**Work to complete**
Repeat word for word everything from the line containing "# camera: 110 degrees right, 10 degrees down" to the end of the listing, first and last lines included, and only that.

**Supplied entries**
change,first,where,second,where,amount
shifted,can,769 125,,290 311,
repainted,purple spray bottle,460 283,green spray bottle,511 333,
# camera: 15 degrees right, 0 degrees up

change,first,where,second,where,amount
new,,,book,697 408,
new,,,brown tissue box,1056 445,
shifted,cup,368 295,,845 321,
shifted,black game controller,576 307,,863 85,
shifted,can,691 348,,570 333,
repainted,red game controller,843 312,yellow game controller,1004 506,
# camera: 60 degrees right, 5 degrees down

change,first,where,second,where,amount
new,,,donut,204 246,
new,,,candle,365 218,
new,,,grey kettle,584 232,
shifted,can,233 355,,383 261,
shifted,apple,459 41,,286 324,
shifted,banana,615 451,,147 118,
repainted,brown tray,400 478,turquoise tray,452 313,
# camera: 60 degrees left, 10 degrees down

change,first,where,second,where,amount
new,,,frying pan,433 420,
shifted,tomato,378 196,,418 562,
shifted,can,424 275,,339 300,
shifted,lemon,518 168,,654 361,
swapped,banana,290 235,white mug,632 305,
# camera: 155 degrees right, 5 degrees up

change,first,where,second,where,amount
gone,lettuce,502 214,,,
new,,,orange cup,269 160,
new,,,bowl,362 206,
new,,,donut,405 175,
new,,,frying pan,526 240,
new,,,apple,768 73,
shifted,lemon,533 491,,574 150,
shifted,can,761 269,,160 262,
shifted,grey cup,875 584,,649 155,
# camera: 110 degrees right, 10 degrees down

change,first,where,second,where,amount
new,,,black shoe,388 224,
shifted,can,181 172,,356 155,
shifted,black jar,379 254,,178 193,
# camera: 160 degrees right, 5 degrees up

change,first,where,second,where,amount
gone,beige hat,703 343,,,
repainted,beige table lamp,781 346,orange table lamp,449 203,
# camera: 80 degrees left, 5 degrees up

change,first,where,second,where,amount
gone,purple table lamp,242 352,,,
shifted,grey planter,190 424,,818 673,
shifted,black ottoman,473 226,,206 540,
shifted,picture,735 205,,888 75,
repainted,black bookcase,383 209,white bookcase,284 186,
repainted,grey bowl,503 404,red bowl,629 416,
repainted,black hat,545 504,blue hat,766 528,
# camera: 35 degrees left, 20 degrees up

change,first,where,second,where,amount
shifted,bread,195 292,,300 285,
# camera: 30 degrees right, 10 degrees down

**Final answer**
# camera: 110 degrees right, 10 degrees down

change,first,where,second,where,amount
new,,,black shoe,388 224,
shifted,can,181 172,,356 155,
shifted,black jar,379 254,,178 193,
# camera: 160 degrees right, 5 degrees up

change,first,where,second,where,amount
gone,beige hat,703 343,,,
repainted,beige table lamp,781 346,orange table lamp,449 203,
# camera: 80 degrees left, 5 degrees up

change,first,where,second,where,amount
gone,purple table lamp,242 352,,,
shifted,grey planter,190 424,,818 673,
shifted,black ottoman,473 226,,206 540,
shifted,picture,735 205,,888 75,
repainted,black bookcase,383 209,white bookcase,284 186,
repainted,grey bowl,503 404,red bowl,629 416,
repainted,black hat,545 504,blue hat,766 528,
# camera: 35 degrees left, 20 degrees up

change,first,where,second,where,amount
shifted,bread,195 292,,300 285,
# camera: 30 degrees right, 10 degrees down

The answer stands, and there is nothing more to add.